据我所知，如果 cors 请求带有一些额外的标头集，则第一个服务器需要处理它。

使用 CORS，服务器必须发送 Access-Control-Allow-Headers 标头以允许来自客户端的不常见的请求标头。

Access-Control-Allow-Headers ... - 支持的请求标头的逗号分隔列表。

例如，假设我的飞行前请求是

OPTIONS /cors HTTP/1.1
Origin: http://api.bob.com
Access-Control-Request-Method: PUT
Access-Control-Request-Headers: X-Custom-Header
Host: api.alice.com
Accept-Language: en-US
Connection: keep-alive
User-Agent: Mozilla/5.0...

然后我会从服务器端发送响应

Access-Control-Allow-Origin: http://api.bob.com
Access-Control-Allow-Methods: GET, POST, PUT
Access-Control-Allow-Headers: X-Custom-Header
Content-Type: text/html; charset=utf-8

我的问题是—— 当我们向客户端发送飞行前响应时，我应该关闭服务器端的连接吗？

还有一件事，我如何为所有其他不同的后续请求缓存飞行前请求？

谢谢

【参考方案1】：

您可以使用

缓存 OPTIONS 请求

访问控制最大年龄

标题。 将其附加到 OPTIONS 响应的 headers 集合中。

但是，用户代理（浏览器）必须发出初始 OPTIONS 请求，您无法避免这种情况。 但是所有进一步的 OPTIONS 请求都被缓存并且不会发送到服务器。 无需关闭连接。

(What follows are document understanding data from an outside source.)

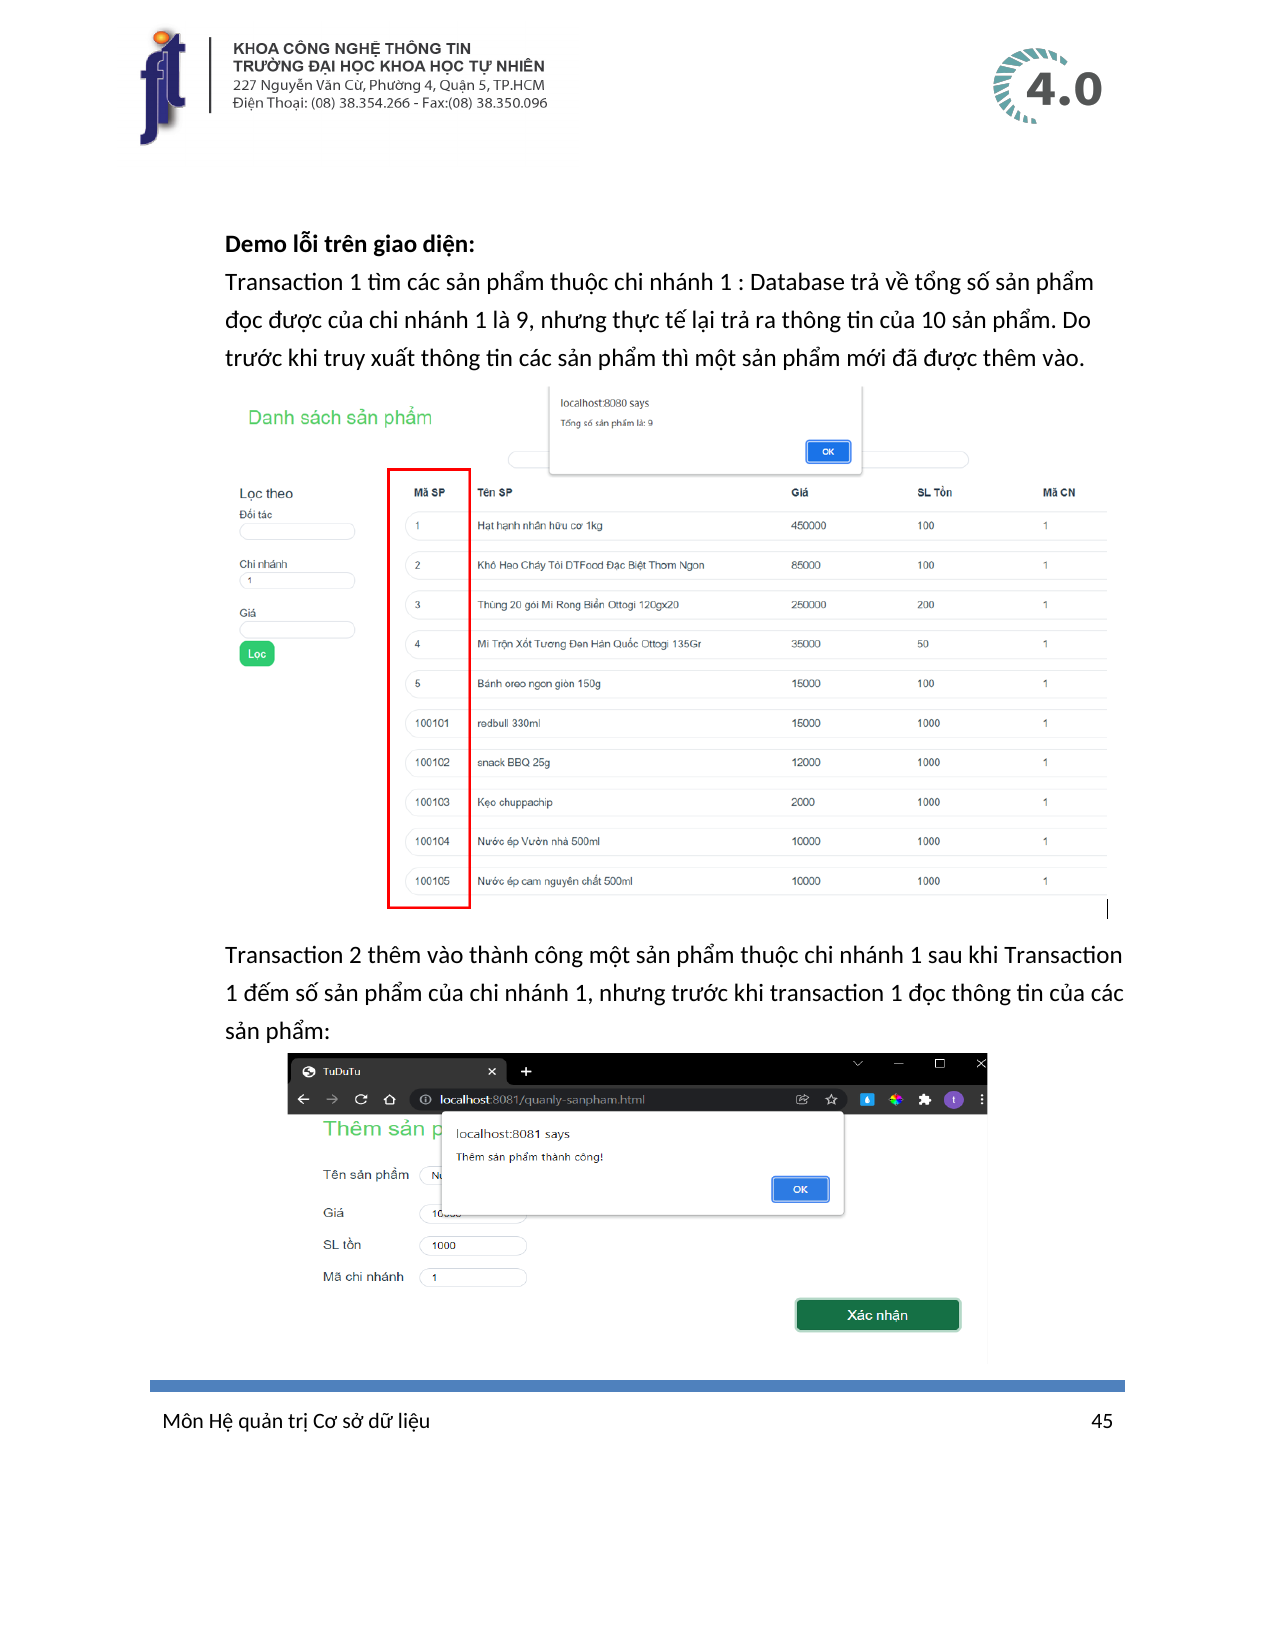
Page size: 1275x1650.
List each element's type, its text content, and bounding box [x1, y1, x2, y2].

text Transaction 2 thêm vào thành công một sản phẩm thuộc chi nhánh 1 sau khi Transaction 1 đếm số sản phẩm của chi nhánh 1, nhưng trước khi transaction 1 đọc thông tin của các sản phẩm: [225, 939, 1125, 1046]
text Transaction 1 tìm các sản phẩm thuộc chi nhánh 1 : Database trả về tổng số sản phẩm đọc được của chi nhánh 1 là 9, nhưng thực tế lại trả ra thông tin của 10 sản phẩm. Do trước khi truy xuất thông tin các sản phẩm thì một sản phẩm mới đã được thêm vào. [225, 266, 1125, 373]
picture [117, 21, 580, 167]
picture [225, 380, 1143, 933]
picture [985, 41, 1108, 127]
picture [287, 1053, 988, 1364]
text Demo lỗi trên giao diện: [225, 228, 1125, 258]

访问控制允许来源：http://hello-world.example

访问控制最大年龄：3628800

访问控制允许方法：PUT

按照here的解释，搜索

可以指定以下标头

到达指定的文本部分。

【讨论】：

其他不同的后续请求将再次使用 Access-Control-Allow-Headers 请求预检请求。

您不能预先缓存初始的不同请求，只能缓存不同请求的进一步 OPTION 请求。这是一个浏览器的事情。

这是答案，没有其他可能的解决方法:-)

所以如果你有 50 个休息端点，那么你将不得不发送 100 个请求。

最初是的，如果您如上所述缓存 OPTION 请求，则后续只执行一个请求而没有第二个 Option 请求。